*PASSAGE TO READ*.
◆ ◆ ◆

Sunday, 11 October 2009

  • i have moved!

    thank God, my lease was up and i moved. the new place is bigger and cheaper (yay recession!) AND most importantly, it is on another street and on a higher floor. all good so far, except for a neighbor who likes to blast music in the wee hours of the night and scream at friends. but the first night, i threw on a sweatshirt, rang her doorbell till she heard it over the music, and told her very nicely that i was her new neighbor, that the walls were quite thin and would she mind turning it down? she looked at me suspiciously, but she did turn it down. i think it'll be ok. crossing fingers.

    so here is an ode to the old apt,
    to the trucks that used the street as a loading dock,

    esp those with forklifts that beep,

    to the construction workers who did ridiculous things, like smash aluminum tubes by jumping on them and whacking them with sledgehammers,

    to the "emergency" repairs that had to be done in the middle of the night

    and to the nightly garbage compacting (not pictured),

    i say to you, GOODBYE SUCKAS!

Thursday, 01 October 2009

  • old. and perhaps obsolete?

    it usually doesnt bother me that i am so much older than most people in school, but today for some reason, it was really depressing. i had a rehearsal today with my nice little trio, and the other players are 22 and 23, fresh from college, brimming with the fullness of life and raring with ambition.

◆ ◆ ◆

*Data records*.
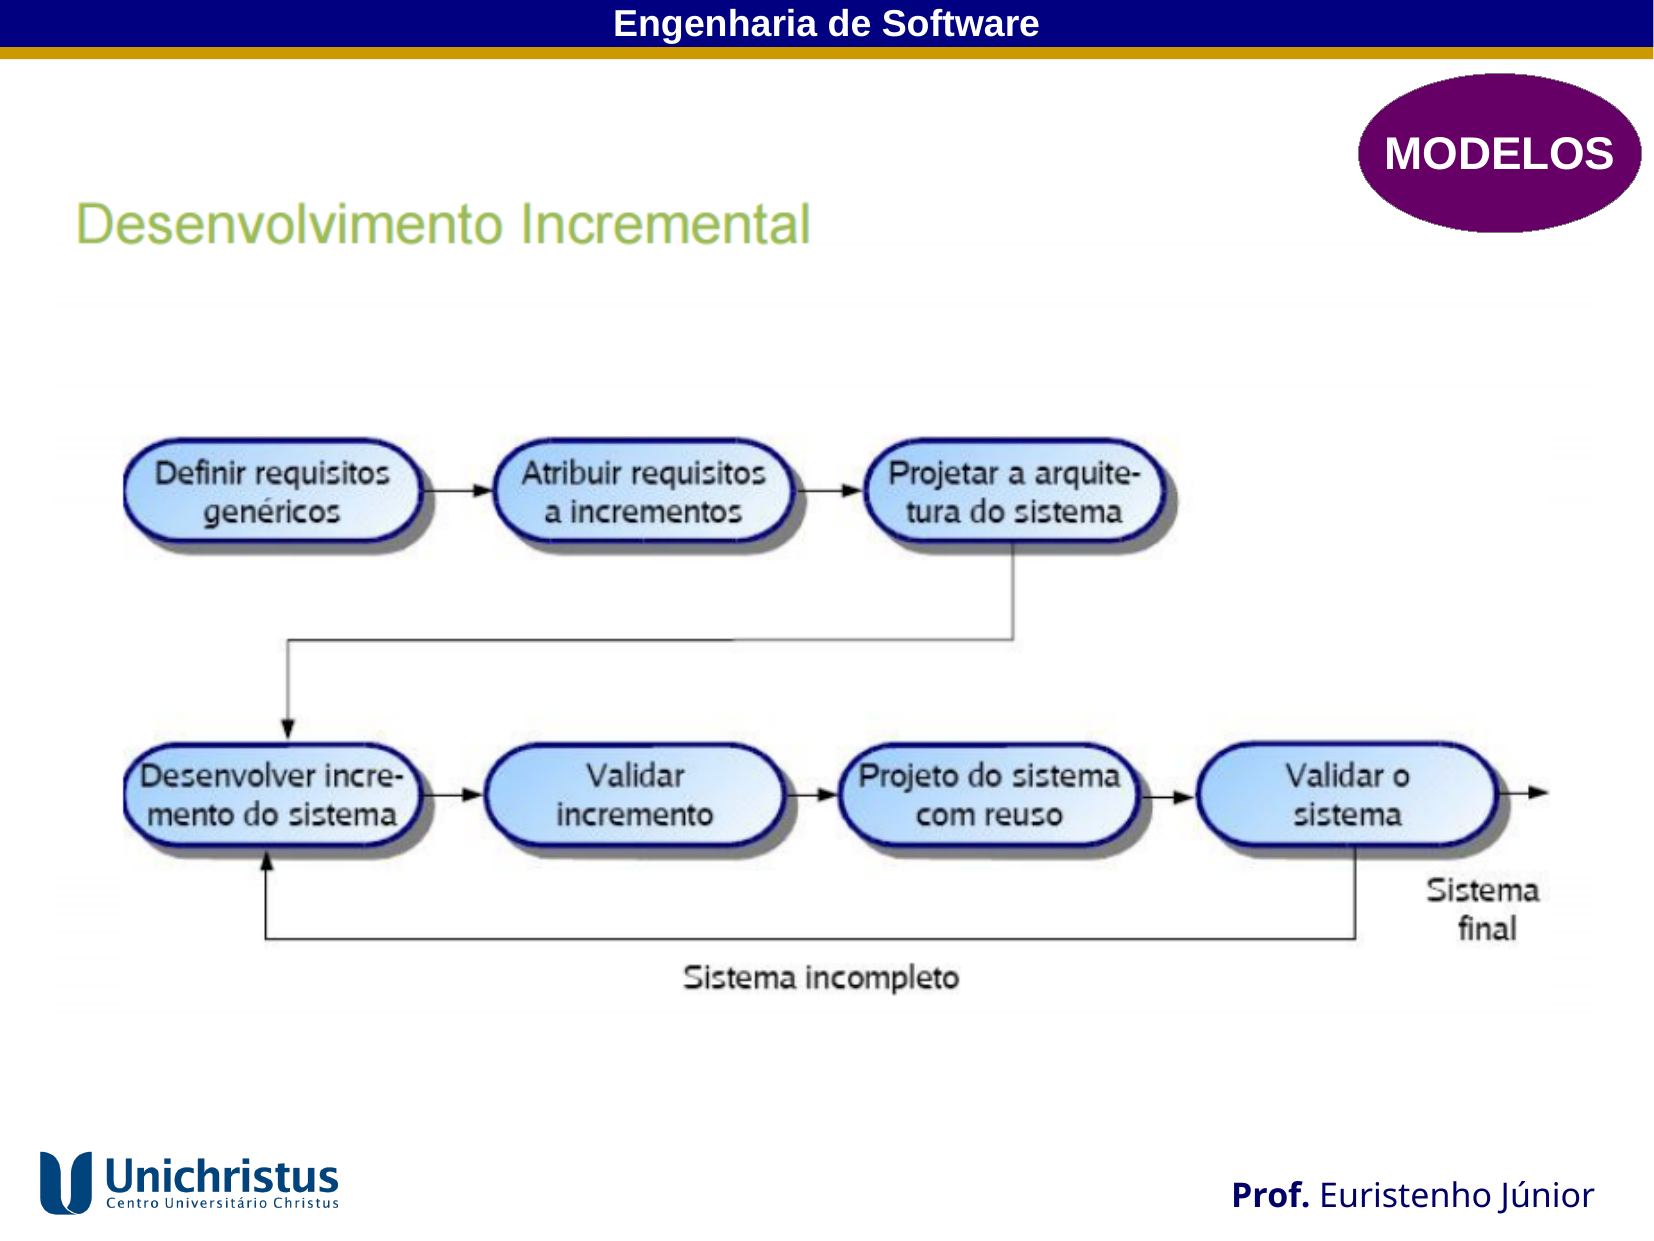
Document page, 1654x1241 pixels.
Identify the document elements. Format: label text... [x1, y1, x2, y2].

text_box [0, 47, 1654, 60]
text_box Engenharia de Software [0, 0, 1654, 47]
text_box Prof. Euristenho Júnior [1216, 1163, 1654, 1224]
text_box MODELOS [1358, 73, 1642, 233]
picture [35, 1148, 343, 1217]
picture [52, 188, 1595, 1029]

◆ ◆ ◆

*TASKS TO PERFORM*.
a: In the blog post, how old are the other two players in the trio?
b: Swap "construction workers" for "road crews" and write out the blog post from "esp those with" to "and perhaps obsolete?".
c: Write the next part of the blog post about moving apartments and feeling old at school, picking up after its last sentence.

*RESPONSES TO THE TASKS*.
a: They are 22 and 23.

b:
esp those with forklifts that beep,

    to the road crews who did ridiculous things, like smash aluminum tubes by jumping on them and whacking them with sledgehammers,

    to the "emergency" repairs that had to be done in the middle of the night

    and to the nightly garbage compacting (not pictured),

    i say to you, GOODBYE SUCKAS!

Thursday, 01 October 2009

  • old. and perhaps obsolete?

c:
    i'm not saying that i want to go back to that point in my life - i'm definitely more comfortable with myself now than i was then - but for some reason, when we were talking, i was kinda sad. and jealous. i was jealous of how young and not beaten down they were. i was jealous that they had stayed true to one pursuit their whole lives, that they had already achieved so much, that they were so sure of what they wanted to do in life, that they were so confident. me, i havent really accomplished anything since college, i'm still not sure what i want out of life, and if anything, my demeanor and intellectual capabilities have only regressed in recent years. and i still wear hoodies, jeans, and flip flops for most of the year because dagnabit, its comfortable.

    i long abandoned the idea that i would ever be somebody in this life (i think it was when i turned 13, and told myself that nothing i did after that point would be notable), but nevertheless, i cant but help feel like a sort of failure, someone who dabbles endlessly under the delusion that someday it will all add up, when it never does.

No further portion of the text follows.